Sometimes I ask my daughter, “What does mommy say when you are always asking for toys?”
When she repeats it back to me, I know that she is internalizing it more than me simply repeating myself over and over.
Get creative with discipline
Every child learns differently. Get to know your child and what works most effectively for them. Instead of always sending them to time out, try sending their toys to time out.
In lieu of a spanking for every indiscretion, try taking away a privilege.
Being creative with discipline keeps your kids on their toes, and ensures that the punishment fits the behavior you are trying to address.
We don’t always have to gether as parents–trust me, I sure don’t. Sometimes I make mistakes. I yell too much. I punish the wrong child.
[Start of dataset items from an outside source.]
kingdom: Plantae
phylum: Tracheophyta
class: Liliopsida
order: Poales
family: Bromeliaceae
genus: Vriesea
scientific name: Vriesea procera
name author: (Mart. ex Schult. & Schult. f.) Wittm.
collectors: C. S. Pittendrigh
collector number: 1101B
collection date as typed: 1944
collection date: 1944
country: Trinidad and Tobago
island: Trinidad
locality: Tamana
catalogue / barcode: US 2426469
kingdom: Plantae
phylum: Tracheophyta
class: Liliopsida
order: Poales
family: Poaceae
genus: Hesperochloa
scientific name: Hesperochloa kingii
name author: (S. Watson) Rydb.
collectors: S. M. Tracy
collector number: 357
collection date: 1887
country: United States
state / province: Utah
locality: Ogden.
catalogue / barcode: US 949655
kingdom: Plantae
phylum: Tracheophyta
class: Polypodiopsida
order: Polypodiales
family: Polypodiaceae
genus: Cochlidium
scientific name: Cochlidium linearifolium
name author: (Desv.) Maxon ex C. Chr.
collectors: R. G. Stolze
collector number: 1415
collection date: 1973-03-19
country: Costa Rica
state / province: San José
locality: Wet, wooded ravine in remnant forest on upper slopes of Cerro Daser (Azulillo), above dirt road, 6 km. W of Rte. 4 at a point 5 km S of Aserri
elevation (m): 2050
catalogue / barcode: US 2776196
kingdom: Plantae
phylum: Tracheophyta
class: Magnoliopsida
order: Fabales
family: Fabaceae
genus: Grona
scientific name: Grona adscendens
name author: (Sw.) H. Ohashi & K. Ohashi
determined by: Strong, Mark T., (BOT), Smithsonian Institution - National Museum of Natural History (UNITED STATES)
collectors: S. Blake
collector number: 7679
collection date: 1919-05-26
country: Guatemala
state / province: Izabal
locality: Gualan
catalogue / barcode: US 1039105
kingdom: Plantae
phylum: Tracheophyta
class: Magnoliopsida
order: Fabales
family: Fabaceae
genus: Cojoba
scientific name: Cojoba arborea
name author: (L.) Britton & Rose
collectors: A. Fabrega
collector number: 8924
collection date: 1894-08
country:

I have bad times. Apologizing models for your children how to handle when you are wrong. Sometimes our kids see us as superhuman, and a simple apology brings it down to earth for them.
And it humbles you.
Monitor their activity online
I cannot say this one enough. Parents got a little scare with the momo challenge and all the kids YouTube stuff. A few years ago I took an Internet safety class. For some reason, we’ve become really trusting of the Internet because the word “kids” or “children’s” is out there. There are sick people in the world who want to lure children in and are waiting for parents who are not monitoring their children’s activity.
Make sure that you take time to talk your 7-year-old about what to do if they see something inappropriate online. You don’t want them to hide it from you because they are embarrassed. Having these conversations keeps the lines of communications open early so that you can transition smoothly into pre-teen and teenage years.